Таким образом, свидетель, имени которого мы тогда еще не знали, оказался перед микрофоном и начал свое повествование.
Это оказалось очень интересным интервью. Я задавал вопросы, чувствуя в то же время, что должен успеть прощупать этого человека, пытаясь понять, не «подставлен» ли он нам теми силами, которые хотят, чтобы Вэнс Харди оставался в тюрьме до конца дней своих, и опасаясь, что сейчас этот человек, который прямо перед толпой говорил в микрофон, опознает Вэнса Харди куда лучше, чем Бруно Марсел, что в этих обстоятельствах будет полным крахом дела Харди. Самые драматические обстоятельства этой ситуации заключались в том, что не было никакой возможности подвергнуть свидетеля настоящему перекрестному допросу, что вызывало необходимость вести себя предельно осмотрительно. Пытаясь понять мотивы поведения этого случайного свидетеля, с которым мне пришлось иметь дело, я старался уловить первые приметы излишнего рвения, которые могли доказать, что кто-то подсунул его нам с этой историей.
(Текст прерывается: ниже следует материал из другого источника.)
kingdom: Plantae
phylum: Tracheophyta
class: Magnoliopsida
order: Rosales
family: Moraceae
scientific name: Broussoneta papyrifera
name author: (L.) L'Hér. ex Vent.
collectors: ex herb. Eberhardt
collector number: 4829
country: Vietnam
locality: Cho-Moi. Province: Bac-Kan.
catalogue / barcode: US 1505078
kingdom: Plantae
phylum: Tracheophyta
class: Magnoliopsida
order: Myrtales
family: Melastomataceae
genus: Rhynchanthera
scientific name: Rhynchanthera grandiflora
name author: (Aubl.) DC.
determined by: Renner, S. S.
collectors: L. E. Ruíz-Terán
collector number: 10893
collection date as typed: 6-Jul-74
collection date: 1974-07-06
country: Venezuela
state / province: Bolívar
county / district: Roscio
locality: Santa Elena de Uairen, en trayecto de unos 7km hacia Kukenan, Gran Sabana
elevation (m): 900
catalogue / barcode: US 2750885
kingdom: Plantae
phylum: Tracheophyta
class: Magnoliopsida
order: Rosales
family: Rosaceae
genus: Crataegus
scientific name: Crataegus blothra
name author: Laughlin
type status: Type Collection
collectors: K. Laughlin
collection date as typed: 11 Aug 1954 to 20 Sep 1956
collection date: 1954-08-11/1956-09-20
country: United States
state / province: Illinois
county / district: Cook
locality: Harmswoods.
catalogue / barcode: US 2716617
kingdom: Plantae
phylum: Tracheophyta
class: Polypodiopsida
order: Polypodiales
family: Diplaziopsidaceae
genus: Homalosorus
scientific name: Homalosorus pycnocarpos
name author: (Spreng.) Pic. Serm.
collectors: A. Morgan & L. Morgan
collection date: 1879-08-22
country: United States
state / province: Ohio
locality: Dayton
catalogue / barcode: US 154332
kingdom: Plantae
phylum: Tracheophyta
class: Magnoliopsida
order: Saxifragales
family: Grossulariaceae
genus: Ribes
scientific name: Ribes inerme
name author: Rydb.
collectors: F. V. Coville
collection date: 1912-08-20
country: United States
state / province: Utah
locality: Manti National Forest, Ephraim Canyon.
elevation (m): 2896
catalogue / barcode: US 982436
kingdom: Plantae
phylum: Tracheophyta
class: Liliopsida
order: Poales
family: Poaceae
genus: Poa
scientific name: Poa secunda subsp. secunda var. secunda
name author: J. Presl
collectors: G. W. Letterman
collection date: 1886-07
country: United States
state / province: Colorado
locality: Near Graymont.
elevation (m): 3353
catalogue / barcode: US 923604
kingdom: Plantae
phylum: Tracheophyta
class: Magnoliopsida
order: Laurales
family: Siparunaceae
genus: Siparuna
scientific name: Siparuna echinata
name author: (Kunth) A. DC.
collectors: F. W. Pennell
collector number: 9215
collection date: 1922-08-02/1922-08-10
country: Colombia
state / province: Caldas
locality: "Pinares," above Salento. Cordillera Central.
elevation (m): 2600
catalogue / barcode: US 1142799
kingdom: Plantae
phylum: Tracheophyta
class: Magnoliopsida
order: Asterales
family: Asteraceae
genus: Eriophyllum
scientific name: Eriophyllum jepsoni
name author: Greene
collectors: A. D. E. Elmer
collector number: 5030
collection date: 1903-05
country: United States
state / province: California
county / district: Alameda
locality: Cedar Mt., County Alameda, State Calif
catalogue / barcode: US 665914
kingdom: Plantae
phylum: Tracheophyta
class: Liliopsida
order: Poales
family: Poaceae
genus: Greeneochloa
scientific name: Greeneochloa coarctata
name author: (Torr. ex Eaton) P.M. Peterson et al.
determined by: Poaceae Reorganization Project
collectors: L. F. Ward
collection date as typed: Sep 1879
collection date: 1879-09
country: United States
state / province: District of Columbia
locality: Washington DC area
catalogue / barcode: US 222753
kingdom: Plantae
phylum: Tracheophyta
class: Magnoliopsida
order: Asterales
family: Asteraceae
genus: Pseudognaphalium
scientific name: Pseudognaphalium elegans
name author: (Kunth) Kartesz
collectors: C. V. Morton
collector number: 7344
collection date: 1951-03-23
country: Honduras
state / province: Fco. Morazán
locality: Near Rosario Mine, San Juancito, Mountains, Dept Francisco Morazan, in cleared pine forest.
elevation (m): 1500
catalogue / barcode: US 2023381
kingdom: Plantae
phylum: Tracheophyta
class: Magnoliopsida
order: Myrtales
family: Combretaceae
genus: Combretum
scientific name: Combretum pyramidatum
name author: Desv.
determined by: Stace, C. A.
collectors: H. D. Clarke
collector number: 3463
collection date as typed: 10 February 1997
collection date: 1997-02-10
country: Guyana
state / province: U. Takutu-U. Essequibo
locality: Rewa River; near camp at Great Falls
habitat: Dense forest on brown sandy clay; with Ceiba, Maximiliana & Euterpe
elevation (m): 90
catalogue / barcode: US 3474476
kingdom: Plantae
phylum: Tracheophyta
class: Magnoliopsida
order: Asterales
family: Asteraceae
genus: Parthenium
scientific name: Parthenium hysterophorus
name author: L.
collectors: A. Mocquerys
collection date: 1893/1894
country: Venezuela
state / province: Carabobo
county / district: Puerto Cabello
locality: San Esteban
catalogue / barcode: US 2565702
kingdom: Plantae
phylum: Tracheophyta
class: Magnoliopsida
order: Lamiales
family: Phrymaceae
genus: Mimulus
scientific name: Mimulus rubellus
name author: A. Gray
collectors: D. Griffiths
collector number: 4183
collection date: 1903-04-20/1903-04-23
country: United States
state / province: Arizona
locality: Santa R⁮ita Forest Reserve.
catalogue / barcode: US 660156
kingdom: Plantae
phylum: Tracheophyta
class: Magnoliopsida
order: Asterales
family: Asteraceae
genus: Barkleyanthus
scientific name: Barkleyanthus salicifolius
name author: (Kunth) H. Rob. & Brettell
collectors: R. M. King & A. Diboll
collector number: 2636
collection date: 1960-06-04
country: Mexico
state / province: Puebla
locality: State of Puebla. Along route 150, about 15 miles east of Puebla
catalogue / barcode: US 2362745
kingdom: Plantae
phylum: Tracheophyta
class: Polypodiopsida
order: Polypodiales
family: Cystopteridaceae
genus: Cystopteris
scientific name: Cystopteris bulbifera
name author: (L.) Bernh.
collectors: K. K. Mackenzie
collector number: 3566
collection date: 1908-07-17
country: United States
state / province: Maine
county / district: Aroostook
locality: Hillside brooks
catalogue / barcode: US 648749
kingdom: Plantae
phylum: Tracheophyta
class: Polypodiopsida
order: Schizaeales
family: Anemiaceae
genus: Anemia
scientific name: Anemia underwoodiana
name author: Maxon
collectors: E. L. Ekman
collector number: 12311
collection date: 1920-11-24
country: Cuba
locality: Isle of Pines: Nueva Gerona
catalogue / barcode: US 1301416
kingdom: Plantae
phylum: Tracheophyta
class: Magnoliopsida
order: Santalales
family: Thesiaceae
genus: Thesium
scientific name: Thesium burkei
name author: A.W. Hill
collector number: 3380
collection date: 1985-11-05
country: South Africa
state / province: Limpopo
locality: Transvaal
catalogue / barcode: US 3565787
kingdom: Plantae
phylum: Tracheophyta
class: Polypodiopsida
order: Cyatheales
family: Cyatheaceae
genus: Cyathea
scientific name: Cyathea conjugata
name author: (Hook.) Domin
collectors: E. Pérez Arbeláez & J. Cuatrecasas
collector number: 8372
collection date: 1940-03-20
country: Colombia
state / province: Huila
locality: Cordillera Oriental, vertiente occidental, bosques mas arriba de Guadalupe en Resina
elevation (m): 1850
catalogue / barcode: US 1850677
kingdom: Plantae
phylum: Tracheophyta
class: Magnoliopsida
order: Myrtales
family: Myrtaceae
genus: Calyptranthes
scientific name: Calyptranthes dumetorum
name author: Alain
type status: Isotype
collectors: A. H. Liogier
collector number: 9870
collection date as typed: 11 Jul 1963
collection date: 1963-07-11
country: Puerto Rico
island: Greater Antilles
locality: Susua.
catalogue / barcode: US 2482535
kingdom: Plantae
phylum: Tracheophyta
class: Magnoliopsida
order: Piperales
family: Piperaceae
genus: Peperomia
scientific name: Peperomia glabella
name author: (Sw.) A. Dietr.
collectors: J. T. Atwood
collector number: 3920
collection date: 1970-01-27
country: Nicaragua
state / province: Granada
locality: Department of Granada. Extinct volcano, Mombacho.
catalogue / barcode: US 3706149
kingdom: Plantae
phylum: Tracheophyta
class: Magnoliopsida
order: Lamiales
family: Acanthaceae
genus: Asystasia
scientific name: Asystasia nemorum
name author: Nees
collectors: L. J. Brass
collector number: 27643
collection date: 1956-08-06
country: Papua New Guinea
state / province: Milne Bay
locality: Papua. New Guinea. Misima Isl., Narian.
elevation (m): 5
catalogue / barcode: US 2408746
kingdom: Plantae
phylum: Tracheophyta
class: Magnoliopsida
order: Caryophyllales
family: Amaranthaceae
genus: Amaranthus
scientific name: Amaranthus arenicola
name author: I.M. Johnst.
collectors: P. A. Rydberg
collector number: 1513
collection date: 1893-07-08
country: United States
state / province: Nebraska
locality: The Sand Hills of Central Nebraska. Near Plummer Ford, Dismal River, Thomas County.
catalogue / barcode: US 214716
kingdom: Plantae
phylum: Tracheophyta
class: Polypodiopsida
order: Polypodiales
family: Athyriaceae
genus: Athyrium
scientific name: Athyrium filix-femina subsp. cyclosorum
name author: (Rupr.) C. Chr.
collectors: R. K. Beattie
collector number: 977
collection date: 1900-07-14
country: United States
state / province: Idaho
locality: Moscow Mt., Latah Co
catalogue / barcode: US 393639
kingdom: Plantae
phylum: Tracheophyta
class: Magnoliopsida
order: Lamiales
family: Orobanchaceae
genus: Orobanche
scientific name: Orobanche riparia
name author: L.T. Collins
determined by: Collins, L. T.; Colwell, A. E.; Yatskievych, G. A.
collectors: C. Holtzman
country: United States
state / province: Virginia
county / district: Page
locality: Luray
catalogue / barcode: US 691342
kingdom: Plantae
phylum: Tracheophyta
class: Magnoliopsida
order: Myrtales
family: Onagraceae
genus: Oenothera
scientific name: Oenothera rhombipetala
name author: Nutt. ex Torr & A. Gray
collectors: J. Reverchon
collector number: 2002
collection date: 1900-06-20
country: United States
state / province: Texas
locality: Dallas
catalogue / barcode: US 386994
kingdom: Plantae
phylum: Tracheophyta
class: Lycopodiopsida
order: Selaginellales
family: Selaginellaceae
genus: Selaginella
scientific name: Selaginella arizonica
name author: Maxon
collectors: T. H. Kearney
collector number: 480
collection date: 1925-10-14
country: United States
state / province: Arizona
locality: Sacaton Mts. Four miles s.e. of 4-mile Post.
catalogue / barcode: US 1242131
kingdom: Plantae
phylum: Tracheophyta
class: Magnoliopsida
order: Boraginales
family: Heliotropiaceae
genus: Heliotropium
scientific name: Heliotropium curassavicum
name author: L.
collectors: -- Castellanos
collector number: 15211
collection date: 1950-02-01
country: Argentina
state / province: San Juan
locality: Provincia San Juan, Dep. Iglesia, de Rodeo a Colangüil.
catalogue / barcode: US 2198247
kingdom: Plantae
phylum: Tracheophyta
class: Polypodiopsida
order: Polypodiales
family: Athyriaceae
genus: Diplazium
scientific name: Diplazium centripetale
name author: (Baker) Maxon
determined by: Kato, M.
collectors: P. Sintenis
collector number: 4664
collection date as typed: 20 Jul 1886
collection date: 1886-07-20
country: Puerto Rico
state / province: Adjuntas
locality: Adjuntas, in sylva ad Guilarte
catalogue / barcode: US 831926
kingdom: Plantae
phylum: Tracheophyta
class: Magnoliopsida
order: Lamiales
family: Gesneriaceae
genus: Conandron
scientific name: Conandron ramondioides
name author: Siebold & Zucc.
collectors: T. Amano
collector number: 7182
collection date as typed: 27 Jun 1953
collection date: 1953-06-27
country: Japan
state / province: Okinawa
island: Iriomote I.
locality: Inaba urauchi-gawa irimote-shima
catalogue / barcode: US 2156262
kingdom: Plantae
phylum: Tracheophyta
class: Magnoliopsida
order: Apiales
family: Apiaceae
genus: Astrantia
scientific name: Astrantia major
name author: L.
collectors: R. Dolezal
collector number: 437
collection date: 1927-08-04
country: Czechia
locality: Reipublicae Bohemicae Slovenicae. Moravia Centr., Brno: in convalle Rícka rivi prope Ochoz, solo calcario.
Все время нашего разговора сигналы светофора беспрерывно меняли цвет, мимо нас летели машины, тормозя в ожидании, а когда свет светофора менялся на зеленый, шум пятнадцати или двадцати моторов заглушал все остальные звуки.
Это интервью имело исключительно важное значение.
Свидетель оказался мальчиком, который во время убийства торговал на этом углу газетами. Вечерами он работал в кегельбане Луиса Ламберта, подавая шары. Направляясь в банк, Ламберт поздоровался с ним и, наверно, то были последние слова, которыми Ламберт обменялся с посторонним, после чего он был смертельно ранен и втащен в машину. Более того, свидетель видел и трех убийц, пока они болтались тут, ожидая появления Ламберта.
Конечно, он не знал, что эта троица замыслила убийство. Поэтому у него не было причин особо внимательно присматриваться к ним, но, тем не менее, он отметил, что один из трех явно выделялся — как раз тот, который показался Бруно Марселу смахивающим на Вэнса Харди.
Позже, когда Харди был арестован и предан суду, он, просто чтобы удовлетворить свое любопытство, пошел в суд взглянуть на обвиняемого и убедиться, что это тот самый человек, которого он видел около банка.
Он пришел к убеждению, что Вэнс Харди не имел ничего общего с тем человеком, но никому не сказал ни слова.
Свидетель сказал, что полиция никогда не опрашивала его и у него не было ни малейшего желания рассказывать то, что он видел. И сейчас перед лицом ста или ста пятидесяти человек он впервые рассказывает свою историю.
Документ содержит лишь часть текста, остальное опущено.